L’Iranien ne répondit pas. Pour éviter les pertes de temps, Malko alla regarder les documents contenus dans l’attaché-case. Il y avait trois passeports à des noms différents, dont un brésilien. L’Iranien était au nom de Ishan Kambiz. Malko le brandit dans la direction du prisonnier.
— Je crois que vous devriez collaborer. Ishan Kambiz se réveilla d’un coup.
— Je suis également citoyen brésilien, dit-il d’une voix aigre. J’ai de nombreux et puissants amis dans ce pays et je vais les faire intervenir. Vous vous êtes introduits chez moi par effraction, vous avez assassiné mon secrétaire et probablement deux de mes collaborateurs et vous me retenez contre mon gré. Ce sont des crimes prévus par la loi fédérale brésilienne.

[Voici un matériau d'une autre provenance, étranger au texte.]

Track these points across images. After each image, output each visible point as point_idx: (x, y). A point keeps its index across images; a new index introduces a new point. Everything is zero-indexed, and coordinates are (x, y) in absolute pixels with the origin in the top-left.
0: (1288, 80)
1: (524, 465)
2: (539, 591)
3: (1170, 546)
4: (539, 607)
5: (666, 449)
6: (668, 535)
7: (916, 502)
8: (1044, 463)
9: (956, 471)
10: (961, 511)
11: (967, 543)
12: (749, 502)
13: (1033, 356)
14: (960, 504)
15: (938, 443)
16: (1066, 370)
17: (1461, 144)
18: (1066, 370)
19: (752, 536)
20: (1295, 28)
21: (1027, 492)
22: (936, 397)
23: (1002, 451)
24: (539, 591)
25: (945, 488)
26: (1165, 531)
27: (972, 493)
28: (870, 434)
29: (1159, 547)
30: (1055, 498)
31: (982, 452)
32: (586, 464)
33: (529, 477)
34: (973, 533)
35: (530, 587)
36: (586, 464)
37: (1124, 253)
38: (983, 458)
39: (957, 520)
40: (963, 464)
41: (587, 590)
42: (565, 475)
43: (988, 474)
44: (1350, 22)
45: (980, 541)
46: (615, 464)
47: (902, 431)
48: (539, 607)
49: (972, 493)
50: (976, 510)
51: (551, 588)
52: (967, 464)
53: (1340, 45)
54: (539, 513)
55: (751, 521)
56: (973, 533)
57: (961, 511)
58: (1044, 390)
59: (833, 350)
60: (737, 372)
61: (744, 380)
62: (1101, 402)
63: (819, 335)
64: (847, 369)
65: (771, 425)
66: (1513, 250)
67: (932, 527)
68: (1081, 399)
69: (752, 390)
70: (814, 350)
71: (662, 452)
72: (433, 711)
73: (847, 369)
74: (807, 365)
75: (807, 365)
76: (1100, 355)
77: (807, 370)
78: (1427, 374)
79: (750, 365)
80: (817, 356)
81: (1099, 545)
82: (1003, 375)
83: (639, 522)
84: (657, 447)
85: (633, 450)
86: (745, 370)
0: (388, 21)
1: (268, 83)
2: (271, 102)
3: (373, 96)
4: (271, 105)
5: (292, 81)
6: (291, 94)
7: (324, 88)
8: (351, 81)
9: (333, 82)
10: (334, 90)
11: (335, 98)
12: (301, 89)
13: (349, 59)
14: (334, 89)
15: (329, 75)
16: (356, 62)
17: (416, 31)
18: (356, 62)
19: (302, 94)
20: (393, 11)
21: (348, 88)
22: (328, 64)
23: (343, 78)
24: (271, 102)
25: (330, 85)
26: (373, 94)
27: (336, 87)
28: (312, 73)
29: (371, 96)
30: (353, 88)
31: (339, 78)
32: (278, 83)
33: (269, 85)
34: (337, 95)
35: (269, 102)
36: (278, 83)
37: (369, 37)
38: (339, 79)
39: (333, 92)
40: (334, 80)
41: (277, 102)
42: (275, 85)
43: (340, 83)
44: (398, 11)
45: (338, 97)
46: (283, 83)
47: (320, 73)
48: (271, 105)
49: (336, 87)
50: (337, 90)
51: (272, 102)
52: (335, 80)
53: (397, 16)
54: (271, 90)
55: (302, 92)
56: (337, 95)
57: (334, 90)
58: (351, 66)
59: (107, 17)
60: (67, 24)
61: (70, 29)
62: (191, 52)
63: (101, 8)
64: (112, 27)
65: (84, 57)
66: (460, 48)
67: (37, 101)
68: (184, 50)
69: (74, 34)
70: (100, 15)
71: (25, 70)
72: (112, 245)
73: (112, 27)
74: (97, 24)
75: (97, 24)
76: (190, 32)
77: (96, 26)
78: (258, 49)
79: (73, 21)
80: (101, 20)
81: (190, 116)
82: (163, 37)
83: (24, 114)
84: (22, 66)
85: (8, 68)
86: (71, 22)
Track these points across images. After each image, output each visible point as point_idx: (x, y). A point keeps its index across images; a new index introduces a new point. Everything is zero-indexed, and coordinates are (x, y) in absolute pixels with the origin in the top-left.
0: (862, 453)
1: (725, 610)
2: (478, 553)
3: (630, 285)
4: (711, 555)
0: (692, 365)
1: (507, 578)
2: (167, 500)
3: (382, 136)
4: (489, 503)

Prudente Freitas, demeuré en retrait tout le temps de l’assaut, écouta cette diatribe. Ishan Kambiz se tourna vers lui.
— Qui êtes-vous ? demanda-t-il en portugais. Le policier demeura muet. L’affaire devenait trop sensible pour prendre position. Malko vola à son secours.
— C’est notre interprète, dit-il. Soulagé, le policier demeura coi. Il s’écarta simplement, laissant Ishan Kambiz à la garde de Chris. Malko l’entraîna dans la pièce voisine.
— Je vais appeler Washington qui se mettra en rapport avec votre hiérarchie, dit-il. Il s’agit d’une affaire d’État, qui met en jeu des éléments hyper-secrets. Vous aurez des instructions. Pour le moment, veillez à ce que tout se passe bien. Nous ne voulons pas de mal à Ishan Kambiz. Simplement obtenir de lui quelques éclaircissements.
Le policier brésilien hocha la tête et alla s’installer dans un coin de la pièce. Malko glissa à Chris Jones :
— Surveillez-le. Qu’il ne téléphone pas, qu’il ne parte pas. S’il le faut, vous l’assommez.
Malko balaya des yeux le décor raffiné imaginé par Claude Dalle : les murs blancs, un secrétaire en palissandre de Makassar, une commode ancienne et le superbe lit à baldaquin.
Il revint vers la chambre. Ishan Kambiz n’avait pas bougé. Malko prit dans le fouillis étalé sur le lit le collier de Zakra et le brandit devant l’Iranien.
— Mr. Kambiz, si vous ne voulez pas que cette visite se termine extrêmement mal pour vous, vous allez tout me dire sur cette affaire de plutonium. Comme j’en sais déjà pas mal, vous avez intérêt à ne pas mentir.
L’Iranien demeura coi. Son cerveau travaillait à la vitesse de la lumière, essayant de déterminer ce que son adversaire connaissait. Le collier, c’était un très mauvais point. Mais après tout, c’était seulement du business. Il n’avait tué personne, sauf à Budapest. Et la CIA n’allait pas faire un plat de trois voyous russes. Il y avait un élément à sauvegarder envers et contre tout. Le nom de son vendeur. Seulement, la Kirghize le connaissait…
— Je ne sais pas de quoi vous parlez, prétendit-il.
— Je vais étudier d’abord vos documents et ensuite nous bavarderons, répliqua Malko.
Il prit le contenu de l’attaché-case et l’emmena dans un bureau voisin. Là-dedans, se trouvaient les secrets du trafic de plutonium 239.